The S&P 500 fell in tumultuous trading Thursday as the benchmark battled to avoid a bear market. Investors continued to dump stocks for fear that Federal Reserve rate hikes to combat rapid inflation would send the economy into recession.
The broad market index fell 0.8%, about 19% below the intraday record set in January. It is also more than 18% below its record level. A close of 20% or more below its all-time high would mark a bear market, the first since the pandemic sell-off in March 2020.
The Dow Jones Industrial Average lost 348 points, or 1.1%, a day after experiencing its biggest one-day decline since 2020. The Nasdaq Composite was down 0.3%, though it fluctuated between gains and losses on Thursday.
“The most important thing for investors is to brace themselves for sustained volatility,” said Greg Bassuk, CEO of AXS Investments. “We believe volatility will be investors’ story for the second quarter balance and frankly, for the 2022 balance.”
On Wednesday, the Dow fell more than 1,100 points, marking its worst sell-off in nearly two years. The S&P 500 also suffered its worst one-day decline since June 2020, losing about 4%, and the Nasdaq Composite was down 4.7%.
Those losses were driven in part by successive quarterly reports from Target and Walmart showing higher fuel costs and subdued consumer demand that hurt results amid the highest inflation in decades. Even after dropping 24% on Wednesday, Target shares were down 2% again on Thursday.
“The sharp sell-off in these companies (and other commodity/consumer businesses this quarter) shows that inflationary pressures are finally impacting earnings,” Maneesh S. Deshpande, head of US equity strategy at Barclays, said in a statement. Thursday note. “Despite elevated inflation for a greater part of a year, [S&P 500] margins and future earnings have remained resilient, which no longer appears to be the case.”
Cisco was the last major company to pounce on the results, with the tech clock falling 13% on Thursday. Cisco said after the bell on Wednesday that quarterly revenue has fallen short of analyst expectations and warned that revenue in the current quarter would disappoint.
A rebound in some tech stocks boosted the S&P 500 and Nasdaq Composite several times during Thursday’s trading. Shares of Synopsys gained 11% on Thursday after the software company posted a profit margin. Shares of cloud company Datadog rose 11%.
Stocks have been under pressure throughout the year, with investors first turning away from high-value, low-profit technology stocks. But the sell-off has since spread to more sectors of the economy, including banks and retail, as growing fears of a recession deterred investors.
Several notable stocks in the S&P 500 hit new 52-week lows on Thursday.

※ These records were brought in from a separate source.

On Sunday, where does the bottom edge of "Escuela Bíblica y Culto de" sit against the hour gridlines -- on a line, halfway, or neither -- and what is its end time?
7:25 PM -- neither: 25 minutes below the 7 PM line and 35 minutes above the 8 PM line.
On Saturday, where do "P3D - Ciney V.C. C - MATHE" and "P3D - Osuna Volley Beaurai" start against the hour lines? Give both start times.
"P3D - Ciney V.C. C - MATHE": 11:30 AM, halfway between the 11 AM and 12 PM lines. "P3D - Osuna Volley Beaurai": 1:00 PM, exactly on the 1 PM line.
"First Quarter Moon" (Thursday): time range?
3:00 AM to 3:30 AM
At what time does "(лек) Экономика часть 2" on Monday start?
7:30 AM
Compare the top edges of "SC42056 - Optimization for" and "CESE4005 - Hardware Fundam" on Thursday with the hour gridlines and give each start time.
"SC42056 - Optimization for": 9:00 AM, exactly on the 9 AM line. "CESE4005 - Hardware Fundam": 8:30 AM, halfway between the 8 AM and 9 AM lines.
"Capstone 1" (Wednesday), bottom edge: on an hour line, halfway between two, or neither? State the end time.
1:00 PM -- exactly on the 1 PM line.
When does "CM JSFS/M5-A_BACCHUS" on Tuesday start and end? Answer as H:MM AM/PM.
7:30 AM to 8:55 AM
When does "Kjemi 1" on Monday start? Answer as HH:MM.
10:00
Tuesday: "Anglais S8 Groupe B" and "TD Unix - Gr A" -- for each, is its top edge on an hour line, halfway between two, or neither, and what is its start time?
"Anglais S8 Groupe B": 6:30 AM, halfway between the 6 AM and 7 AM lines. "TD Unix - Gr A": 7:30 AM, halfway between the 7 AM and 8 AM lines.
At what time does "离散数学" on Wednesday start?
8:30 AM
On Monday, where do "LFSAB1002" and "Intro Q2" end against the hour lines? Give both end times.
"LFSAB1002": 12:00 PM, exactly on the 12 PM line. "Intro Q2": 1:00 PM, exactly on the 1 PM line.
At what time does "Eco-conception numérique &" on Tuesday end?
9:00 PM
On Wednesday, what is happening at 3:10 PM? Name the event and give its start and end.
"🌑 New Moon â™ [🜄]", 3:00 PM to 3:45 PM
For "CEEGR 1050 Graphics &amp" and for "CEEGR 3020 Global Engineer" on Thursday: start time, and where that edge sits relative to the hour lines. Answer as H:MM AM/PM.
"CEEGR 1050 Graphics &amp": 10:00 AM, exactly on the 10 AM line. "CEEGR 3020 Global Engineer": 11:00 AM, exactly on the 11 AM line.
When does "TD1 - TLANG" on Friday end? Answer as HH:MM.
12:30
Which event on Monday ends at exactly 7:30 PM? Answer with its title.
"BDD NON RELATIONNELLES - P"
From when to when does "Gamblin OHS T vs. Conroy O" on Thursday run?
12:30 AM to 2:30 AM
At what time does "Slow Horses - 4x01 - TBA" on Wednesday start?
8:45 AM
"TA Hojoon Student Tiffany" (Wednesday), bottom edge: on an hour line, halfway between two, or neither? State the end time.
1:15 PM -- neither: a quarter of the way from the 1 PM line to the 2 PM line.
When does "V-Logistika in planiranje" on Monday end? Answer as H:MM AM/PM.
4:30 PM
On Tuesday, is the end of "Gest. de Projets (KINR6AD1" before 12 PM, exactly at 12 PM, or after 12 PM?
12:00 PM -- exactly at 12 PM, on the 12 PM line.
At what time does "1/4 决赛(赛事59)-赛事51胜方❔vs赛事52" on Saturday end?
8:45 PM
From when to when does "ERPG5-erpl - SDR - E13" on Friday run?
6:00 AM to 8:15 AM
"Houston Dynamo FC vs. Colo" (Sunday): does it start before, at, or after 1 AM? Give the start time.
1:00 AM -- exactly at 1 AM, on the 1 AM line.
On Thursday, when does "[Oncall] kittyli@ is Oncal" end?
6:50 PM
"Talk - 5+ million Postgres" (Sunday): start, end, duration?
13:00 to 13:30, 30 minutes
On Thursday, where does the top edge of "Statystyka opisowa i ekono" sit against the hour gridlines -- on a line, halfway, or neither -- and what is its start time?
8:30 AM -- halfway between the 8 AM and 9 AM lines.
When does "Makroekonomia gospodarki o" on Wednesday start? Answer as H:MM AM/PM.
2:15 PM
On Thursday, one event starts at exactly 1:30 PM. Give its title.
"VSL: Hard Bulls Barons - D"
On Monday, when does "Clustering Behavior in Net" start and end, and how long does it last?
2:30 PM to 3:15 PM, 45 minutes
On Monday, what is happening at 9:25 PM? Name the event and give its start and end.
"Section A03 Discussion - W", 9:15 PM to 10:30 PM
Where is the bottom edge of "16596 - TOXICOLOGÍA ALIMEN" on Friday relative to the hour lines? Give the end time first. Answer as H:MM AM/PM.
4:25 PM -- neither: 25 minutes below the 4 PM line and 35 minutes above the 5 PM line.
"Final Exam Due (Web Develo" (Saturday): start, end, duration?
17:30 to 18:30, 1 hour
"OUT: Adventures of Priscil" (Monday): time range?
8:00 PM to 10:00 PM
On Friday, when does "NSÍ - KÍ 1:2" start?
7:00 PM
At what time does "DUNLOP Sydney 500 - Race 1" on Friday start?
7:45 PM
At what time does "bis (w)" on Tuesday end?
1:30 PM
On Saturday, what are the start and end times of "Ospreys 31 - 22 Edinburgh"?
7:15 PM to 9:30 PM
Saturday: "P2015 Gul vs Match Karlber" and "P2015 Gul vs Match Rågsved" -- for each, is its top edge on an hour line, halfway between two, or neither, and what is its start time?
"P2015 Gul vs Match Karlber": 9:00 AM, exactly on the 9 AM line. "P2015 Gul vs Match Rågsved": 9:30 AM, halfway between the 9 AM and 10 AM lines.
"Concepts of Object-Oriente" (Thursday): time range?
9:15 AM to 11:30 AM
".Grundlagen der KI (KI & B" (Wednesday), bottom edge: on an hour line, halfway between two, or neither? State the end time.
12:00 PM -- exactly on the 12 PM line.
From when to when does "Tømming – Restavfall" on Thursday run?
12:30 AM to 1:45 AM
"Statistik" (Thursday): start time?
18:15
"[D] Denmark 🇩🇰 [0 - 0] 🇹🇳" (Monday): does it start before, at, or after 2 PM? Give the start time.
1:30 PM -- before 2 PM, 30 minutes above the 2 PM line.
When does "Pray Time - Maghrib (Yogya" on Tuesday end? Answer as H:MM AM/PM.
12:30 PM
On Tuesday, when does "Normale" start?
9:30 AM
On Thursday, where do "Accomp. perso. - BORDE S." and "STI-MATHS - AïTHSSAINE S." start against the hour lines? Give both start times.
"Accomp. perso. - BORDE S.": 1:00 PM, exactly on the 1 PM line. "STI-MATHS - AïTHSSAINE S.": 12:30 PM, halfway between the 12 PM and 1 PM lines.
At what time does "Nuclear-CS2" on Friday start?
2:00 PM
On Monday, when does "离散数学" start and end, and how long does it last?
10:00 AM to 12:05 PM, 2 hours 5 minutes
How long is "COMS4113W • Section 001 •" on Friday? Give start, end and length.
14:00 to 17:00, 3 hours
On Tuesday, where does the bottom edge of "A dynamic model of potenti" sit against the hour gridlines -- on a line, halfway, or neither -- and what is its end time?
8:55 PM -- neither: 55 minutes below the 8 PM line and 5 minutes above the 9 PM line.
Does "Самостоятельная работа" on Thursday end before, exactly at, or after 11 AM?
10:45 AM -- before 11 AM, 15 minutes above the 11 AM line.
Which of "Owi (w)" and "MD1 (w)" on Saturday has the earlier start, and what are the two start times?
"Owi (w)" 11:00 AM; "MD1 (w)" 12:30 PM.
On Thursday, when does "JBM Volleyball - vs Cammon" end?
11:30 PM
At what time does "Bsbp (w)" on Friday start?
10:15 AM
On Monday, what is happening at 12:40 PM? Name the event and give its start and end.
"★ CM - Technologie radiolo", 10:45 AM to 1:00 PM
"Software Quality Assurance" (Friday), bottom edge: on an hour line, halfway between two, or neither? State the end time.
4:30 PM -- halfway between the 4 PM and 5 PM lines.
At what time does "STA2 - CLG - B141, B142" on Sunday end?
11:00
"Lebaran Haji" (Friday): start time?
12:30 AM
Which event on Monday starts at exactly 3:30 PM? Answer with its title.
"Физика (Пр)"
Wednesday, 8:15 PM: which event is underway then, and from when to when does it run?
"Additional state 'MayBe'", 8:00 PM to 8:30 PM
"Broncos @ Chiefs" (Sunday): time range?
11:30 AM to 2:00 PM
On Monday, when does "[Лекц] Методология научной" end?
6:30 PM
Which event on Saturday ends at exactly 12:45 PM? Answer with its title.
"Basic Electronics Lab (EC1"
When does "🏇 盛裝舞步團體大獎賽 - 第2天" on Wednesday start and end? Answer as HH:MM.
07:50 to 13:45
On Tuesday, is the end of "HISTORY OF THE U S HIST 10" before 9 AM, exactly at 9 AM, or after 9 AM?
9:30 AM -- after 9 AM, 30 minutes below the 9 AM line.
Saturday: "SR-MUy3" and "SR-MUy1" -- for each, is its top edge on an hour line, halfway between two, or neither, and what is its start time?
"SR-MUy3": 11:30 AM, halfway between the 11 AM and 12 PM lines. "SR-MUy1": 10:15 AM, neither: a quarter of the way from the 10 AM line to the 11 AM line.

Target stocks are trading at lows not seen since November 2020. Walmart stocks are at their lowest point since July 2020. Shares of Bank of America stocks have fallen to their worst level since February 2021. Shares of Charles Schwab are at their lowest point since February 2021 Intel has fallen to a low since October 2017.
“The problem now is that there really doesn’t seem to be any hiding place,” wrote Jonathan Krinsky, chief market engineer at BTIG. On Wednesday, “came in for consumer names, but they still sold slowed growth. In other words, money rotates in cash rather than between different sectors.”
“Though it won’t be a straight line, [this] is confirmation that selling rallies in bear markets is much easier than buying dips,” Krinsky said.
Several Wall Street strategists have made gloomy forecasts for stocks if the Fed’s rate hikes send the economy into recession. GDP fell by 1.4% in the first quarter, so some slowdown is already visible.
Deutsche Bank lowered its official target for the S&P 500 overnight, but said a recession would mean even bigger losses.
“In the event that we enter a recession soon, we see that the market sell-off goes well beyond the average, i.e. into the upper half of the historical range and given the increased initial overvaluation, -35% to -40% or S&P 500 3000,” Binky Chadha, Deutsche Bank’s chief global strategist, wrote in a note.
At a Wall Street Journal conference earlier this week, Federal Reserve Chairman Jerome Powell reiterated his remarks that “there will be no hesitation whatsoever” in cutting inflation.
Meanwhile, weekly jobless claims in the US rose to 218,000 for the week ending May 14, the Labor Department said Thursday, the latest indication that economic growth is slowing.
The Dow has fallen for seven consecutive weeks, falling 14% in 2022. The Nasdaq is down 27% this year. The S&P 500 lost 18%.